*** Opening of Dataset ***

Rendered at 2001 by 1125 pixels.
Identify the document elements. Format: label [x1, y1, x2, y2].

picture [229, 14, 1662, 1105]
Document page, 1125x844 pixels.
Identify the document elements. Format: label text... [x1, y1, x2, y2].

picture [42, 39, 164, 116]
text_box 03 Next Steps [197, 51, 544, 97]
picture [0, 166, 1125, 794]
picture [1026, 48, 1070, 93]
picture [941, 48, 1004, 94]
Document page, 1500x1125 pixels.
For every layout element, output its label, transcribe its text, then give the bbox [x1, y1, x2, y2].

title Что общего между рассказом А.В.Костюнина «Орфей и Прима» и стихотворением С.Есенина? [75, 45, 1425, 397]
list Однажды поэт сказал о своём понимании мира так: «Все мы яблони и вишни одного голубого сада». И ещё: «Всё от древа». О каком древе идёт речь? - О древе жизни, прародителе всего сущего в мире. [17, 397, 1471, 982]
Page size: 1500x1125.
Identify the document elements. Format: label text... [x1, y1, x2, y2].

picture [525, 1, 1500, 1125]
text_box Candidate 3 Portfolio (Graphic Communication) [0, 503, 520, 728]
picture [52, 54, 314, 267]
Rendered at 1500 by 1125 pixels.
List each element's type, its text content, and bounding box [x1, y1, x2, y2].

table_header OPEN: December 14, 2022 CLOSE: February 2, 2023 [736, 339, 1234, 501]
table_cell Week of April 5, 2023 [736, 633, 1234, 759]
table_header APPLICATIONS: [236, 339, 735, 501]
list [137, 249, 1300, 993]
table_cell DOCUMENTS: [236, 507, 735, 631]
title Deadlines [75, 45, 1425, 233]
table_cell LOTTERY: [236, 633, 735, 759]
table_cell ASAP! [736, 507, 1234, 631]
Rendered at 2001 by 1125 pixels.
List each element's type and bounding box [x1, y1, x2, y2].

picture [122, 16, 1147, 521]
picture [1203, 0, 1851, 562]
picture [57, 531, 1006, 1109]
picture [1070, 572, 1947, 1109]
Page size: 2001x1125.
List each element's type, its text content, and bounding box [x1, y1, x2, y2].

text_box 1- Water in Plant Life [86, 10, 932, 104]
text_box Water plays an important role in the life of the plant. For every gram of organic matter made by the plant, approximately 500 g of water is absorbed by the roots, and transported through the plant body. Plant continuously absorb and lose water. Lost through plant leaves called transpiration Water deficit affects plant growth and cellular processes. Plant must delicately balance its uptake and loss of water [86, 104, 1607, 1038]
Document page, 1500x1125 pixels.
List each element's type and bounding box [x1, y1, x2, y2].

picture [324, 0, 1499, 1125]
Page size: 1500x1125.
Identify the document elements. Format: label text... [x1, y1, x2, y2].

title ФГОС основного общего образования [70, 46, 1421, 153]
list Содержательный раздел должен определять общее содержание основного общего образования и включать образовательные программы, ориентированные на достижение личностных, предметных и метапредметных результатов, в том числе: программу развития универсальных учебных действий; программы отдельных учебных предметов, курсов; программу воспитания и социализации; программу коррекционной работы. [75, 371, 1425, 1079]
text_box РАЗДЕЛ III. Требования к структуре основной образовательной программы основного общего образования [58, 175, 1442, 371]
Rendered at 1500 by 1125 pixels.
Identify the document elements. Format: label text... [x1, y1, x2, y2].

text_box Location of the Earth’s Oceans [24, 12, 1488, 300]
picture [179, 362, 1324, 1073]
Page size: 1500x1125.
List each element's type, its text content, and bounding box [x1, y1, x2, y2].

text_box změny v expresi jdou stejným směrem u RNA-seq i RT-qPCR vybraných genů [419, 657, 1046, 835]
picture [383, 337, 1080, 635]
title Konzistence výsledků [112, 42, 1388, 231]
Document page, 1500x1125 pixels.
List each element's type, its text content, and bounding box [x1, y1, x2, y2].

*** Close of Dataset ***

> **What the task requires**
Transcribe each line of the material without any alteration.

> **Response to the exercise**
Rendered at 2001 by 1125 pixels.
Identify the document elements. Format: label [x1, y1, x2, y2].

picture [229, 14, 1662, 1105]
Document page, 1125x844 pixels.
Identify the document elements. Format: label text... [x1, y1, x2, y2].

picture [42, 39, 164, 116]
text_box 03 Next Steps [197, 51, 544, 97]
picture [0, 166, 1125, 794]
picture [1026, 48, 1070, 93]
picture [941, 48, 1004, 94]
Document page, 1500x1125 pixels.
For every layout element, output its label, transcribe its text, then give the bbox [x1, y1, x2, y2].

title Что общего между рассказом А.В.Костюнина «Орфей и Прима» и стихотворением С.Есенина? [75, 45, 1425, 397]
list Однажды поэт сказал о своём понимании мира так: «Все мы яблони и вишни одного голубого сада». И ещё: «Всё от древа». О каком древе идёт речь? - О древе жизни, прародителе всего сущего в мире. [17, 397, 1471, 982]
Page size: 1500x1125.
Identify the document elements. Format: label text... [x1, y1, x2, y2].

picture [525, 1, 1500, 1125]
text_box Candidate 3 Portfolio (Graphic Communication) [0, 503, 520, 728]
picture [52, 54, 314, 267]
Rendered at 1500 by 1125 pixels.
List each element's type, its text content, and bounding box [x1, y1, x2, y2].

table_header OPEN: December 14, 2022 CLOSE: February 2, 2023 [736, 339, 1234, 501]
table_cell Week of April 5, 2023 [736, 633, 1234, 759]
table_header APPLICATIONS: [236, 339, 735, 501]
list [137, 249, 1300, 993]
table_cell DOCUMENTS: [236, 507, 735, 631]
title Deadlines [75, 45, 1425, 233]
table_cell LOTTERY: [236, 633, 735, 759]
table_cell ASAP! [736, 507, 1234, 631]
Rendered at 2001 by 1125 pixels.
List each element's type and bounding box [x1, y1, x2, y2].

picture [122, 16, 1147, 521]
picture [1203, 0, 1851, 562]
picture [57, 531, 1006, 1109]
picture [1070, 572, 1947, 1109]
Page size: 2001x1125.
List each element's type, its text content, and bounding box [x1, y1, x2, y2].

text_box 1- Water in Plant Life [86, 10, 932, 104]
text_box Water plays an important role in the life of the plant. For every gram of organic matter made by the plant, approximately 500 g of water is absorbed by the roots, and transported through the plant body. Plant continuously absorb and lose water. Lost through plant leaves called transpiration Water deficit affects plant growth and cellular processes. Plant must delicately balance its uptake and loss of water [86, 104, 1607, 1038]
Document page, 1500x1125 pixels.
List each element's type and bounding box [x1, y1, x2, y2].

picture [324, 0, 1499, 1125]
Page size: 1500x1125.
Identify the document elements. Format: label text... [x1, y1, x2, y2].

title ФГОС основного общего образования [70, 46, 1421, 153]
list Содержательный раздел должен определять общее содержание основного общего образования и включать образовательные программы, ориентированные на достижение личностных, предметных и метапредметных результатов, в том числе: программу развития универсальных учебных действий; программы отдельных учебных предметов, курсов; программу воспитания и социализации; программу коррекционной работы. [75, 371, 1425, 1079]
text_box РАЗДЕЛ III. Требования к структуре основной образовательной программы основного общего образования [58, 175, 1442, 371]
Rendered at 1500 by 1125 pixels.
Identify the document elements. Format: label text... [x1, y1, x2, y2].

text_box Location of the Earth’s Oceans [24, 12, 1488, 300]
picture [179, 362, 1324, 1073]
Page size: 1500x1125.
List each element's type, its text content, and bounding box [x1, y1, x2, y2].

text_box změny v expresi jdou stejným směrem u RNA-seq i RT-qPCR vybraných genů [419, 657, 1046, 835]
picture [383, 337, 1080, 635]
title Konzistence výsledků [112, 42, 1388, 231]
Document page, 1500x1125 pixels.
List each element's type, its text content, and bounding box [x1, y1, x2, y2].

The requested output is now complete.